= Communicatio idiomatum =

Christological concept

Communicatio idiomatum (Latin: communication of properties) is a Christological (Note: The adjective Christological can be used in two different ways. Here it is used in the narrow sense as defined in this sentence. It can also be used for the much wider range of doctrines which were traditionally labelled the "Person and Work of Jesus Christ".) concept about the interaction of deity and humanity in the person of Jesus Christ. It maintains that in view of the unity of Christ's person, his human and divine attributes and experiences might properly be referred to the divine Person (God the Son) in terms of his other nature. For example, the theologian may speak of "the suffering of God".

The germ of the idea is first found in Ignatius of Antioch (c. AD 100) but the development of an adequate, agreed technical vocabulary only took place in the fifth century with the First Council of Ephesus in 431 and the Council of Chalcedon twenty years later and the approval of the doctrine of the hypostatic union of the two distinct natures of Christ. In the sixteenth century, the Reformed and Lutheran churches disagreed with each other on this question.

The philosopher J. G. Hamann argued that the communicatio idiomatum applies not just to Christ, but should be generalised to cover all human action: "This communicatio of divine and human idiomatum is a fundamental law and the master-key of all our knowledge and of the whole visible economy."

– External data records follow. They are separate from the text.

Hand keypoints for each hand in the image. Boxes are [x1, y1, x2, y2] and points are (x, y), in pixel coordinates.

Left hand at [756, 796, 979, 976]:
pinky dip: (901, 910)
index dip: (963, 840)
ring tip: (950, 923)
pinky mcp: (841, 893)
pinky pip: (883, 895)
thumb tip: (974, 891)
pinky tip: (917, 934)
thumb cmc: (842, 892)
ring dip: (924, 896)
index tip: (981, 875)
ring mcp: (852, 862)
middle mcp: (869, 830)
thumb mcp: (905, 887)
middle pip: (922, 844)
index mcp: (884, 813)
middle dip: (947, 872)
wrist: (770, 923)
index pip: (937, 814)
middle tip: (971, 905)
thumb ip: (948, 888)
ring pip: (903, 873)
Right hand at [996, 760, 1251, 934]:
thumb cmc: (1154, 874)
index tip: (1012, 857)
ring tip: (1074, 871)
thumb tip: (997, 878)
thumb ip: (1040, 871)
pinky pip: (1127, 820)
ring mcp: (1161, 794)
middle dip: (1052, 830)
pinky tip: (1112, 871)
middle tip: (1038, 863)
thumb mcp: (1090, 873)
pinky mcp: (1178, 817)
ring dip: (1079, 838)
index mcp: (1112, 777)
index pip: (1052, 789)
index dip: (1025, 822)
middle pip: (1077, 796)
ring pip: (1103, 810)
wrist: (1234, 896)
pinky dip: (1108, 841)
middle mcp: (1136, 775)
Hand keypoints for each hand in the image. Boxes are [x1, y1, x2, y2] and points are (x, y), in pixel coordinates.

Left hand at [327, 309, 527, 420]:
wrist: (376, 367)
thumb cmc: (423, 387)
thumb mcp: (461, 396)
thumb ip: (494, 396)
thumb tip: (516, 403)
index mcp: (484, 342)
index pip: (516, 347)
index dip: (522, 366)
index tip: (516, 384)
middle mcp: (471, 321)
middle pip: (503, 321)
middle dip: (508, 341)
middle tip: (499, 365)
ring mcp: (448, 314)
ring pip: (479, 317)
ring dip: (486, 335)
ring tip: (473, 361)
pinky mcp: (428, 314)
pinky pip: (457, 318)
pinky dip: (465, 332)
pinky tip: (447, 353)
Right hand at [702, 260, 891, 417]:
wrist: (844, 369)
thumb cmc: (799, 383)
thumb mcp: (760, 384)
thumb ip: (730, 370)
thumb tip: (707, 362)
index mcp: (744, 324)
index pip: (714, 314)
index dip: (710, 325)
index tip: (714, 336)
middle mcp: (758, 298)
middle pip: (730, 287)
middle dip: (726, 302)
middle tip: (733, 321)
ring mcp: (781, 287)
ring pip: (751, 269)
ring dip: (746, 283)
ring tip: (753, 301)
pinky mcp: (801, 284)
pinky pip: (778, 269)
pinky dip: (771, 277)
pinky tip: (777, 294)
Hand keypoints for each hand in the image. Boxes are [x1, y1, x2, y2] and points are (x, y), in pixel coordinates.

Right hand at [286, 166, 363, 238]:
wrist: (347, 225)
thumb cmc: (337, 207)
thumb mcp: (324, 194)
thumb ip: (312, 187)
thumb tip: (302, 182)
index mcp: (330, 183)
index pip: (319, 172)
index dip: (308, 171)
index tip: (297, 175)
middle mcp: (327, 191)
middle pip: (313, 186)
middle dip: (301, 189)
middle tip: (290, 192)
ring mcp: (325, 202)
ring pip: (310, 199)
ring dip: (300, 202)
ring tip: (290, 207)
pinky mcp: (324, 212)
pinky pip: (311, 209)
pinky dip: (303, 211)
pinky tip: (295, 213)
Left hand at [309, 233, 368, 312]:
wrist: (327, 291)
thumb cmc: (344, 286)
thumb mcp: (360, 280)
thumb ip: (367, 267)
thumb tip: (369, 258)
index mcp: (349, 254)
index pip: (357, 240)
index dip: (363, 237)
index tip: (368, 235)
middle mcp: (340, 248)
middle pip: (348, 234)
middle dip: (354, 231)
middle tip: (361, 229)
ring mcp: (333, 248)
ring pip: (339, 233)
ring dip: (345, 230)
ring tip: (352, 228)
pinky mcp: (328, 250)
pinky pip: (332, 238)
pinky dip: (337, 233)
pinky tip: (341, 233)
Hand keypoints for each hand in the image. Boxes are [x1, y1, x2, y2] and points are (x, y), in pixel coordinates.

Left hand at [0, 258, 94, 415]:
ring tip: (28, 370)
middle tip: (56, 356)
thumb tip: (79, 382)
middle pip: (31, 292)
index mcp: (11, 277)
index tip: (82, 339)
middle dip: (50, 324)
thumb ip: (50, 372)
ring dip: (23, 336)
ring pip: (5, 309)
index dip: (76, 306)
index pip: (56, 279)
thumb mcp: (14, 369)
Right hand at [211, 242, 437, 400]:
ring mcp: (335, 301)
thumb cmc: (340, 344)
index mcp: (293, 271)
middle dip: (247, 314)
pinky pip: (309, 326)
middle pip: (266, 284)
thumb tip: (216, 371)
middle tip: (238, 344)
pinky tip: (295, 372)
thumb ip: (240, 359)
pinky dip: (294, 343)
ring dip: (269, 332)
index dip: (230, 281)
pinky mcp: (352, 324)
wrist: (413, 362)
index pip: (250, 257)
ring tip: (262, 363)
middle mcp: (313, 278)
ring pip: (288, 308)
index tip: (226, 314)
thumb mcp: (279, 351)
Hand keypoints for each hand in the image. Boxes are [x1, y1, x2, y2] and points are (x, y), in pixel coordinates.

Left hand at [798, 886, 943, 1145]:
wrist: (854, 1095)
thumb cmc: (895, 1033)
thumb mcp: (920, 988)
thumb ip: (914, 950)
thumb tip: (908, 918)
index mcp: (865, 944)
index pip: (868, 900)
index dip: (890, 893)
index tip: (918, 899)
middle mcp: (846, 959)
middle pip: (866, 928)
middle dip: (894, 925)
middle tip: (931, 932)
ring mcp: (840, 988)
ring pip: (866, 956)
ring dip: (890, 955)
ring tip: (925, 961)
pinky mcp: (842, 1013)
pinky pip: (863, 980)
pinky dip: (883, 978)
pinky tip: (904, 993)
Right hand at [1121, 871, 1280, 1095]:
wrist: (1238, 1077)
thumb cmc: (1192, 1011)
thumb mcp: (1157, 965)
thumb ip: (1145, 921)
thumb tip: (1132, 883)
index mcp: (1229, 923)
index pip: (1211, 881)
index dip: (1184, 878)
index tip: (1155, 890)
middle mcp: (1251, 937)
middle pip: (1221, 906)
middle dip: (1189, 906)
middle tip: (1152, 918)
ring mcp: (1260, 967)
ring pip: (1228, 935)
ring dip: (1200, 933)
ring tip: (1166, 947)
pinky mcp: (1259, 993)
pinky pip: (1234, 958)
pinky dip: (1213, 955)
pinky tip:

==Developments in the Patristic period==

Ignatius of Antioch emphasised both the oneness of Christ and the reality of his twofold mode of existence: "There is one physician, composed of flesh and spirit, generate and ingenerate, God in man, authentic life from death, from Mary and from God, first passible then impassible, Jesus Christ our Lord", but he uses phrases like 'the blood of God', 'the suffering of my God' and 'God ... was conceived by Mary'; Tertullian (c. AD 200) stated that the saviour was composed of two 'substances' and the human substance was in every respect genuine. He was the first theologian to tackle the question of the relationship between them; each preserved its particular qualities but Christians observe "a twofold condition, not confused but conjoined, Jesus, in one Person at once God and man". On the whole he referred what the one person experienced to the appropriate substance, but at times uses phrases such as "God was truly crucified, truly died". thus anticipating the doctrine of communicatio idiomatum.

When the question as to how deity and humanity could be combined in the Saviour was investigated in depth, two schools of thought emerged: one associated with Alexandria and the other with Antioch. Alexandrian thought drew heavily on Platonism and was markedly dualist, while its biblical exegesis was mystical and allegorical. Its Christology has been labelled the Word-flesh model. It took no real account of a human soul in Christ, but viewed the incarnation as the union of the Word with human flesh, thus drawing on the Platonic concept of the human being as a soul which inhabited an essentially alien body. Antiochene thought was based far more on Aristotelian principles and its biblical exegesis tended to be literal and historical thus taking the genuine humanity of the Saviour very seriously. The traditional label for this second type of Christology is Word-man: the Word united himself with a complete humanity, i.e. soul plus body, which did justice to the genuinely human being described in the Gospels. The Antiochene-style Christology stresses the distinction of natures and therefore a more tightly regulated communication of properties; while the Alexandrian-type Christology underscores the unity of Jesus Christ and therefore a more complete communication of properties.

==Lutheran–Reformed debate==

Reformed and Lutheran Christians are divided on the communicatio idiomatum. In Reformed doctrine, the divine nature and the human nature are united strictly in the person of Christ. According to his humanity, Jesus Christ remains in heaven as the bodily high priest, even while in his divine nature he is omnipresent. This coincides with the Calvinistic view of the Lord's Supper, the belief that Christ is truly present at the meal, though not substantially and particularly joined to the elements (pneumatic presence). Lutherans, on the other hand, describe a union in which the divine and the human natures share their predicates more fully. Lutheran scholastics of the 17th century called the Reformed doctrine that Christ's divine nature is outside or beyond his human nature the extra calvinisticum. They spoke of the genus maiestaticum, the view that Jesus Christ's human nature becomes "majestic", suffused with the qualities of the divine nature. Therefore, in the eucharist the human, bodily presence of Jesus Christ is "in, within, under" the elements (sacramental union).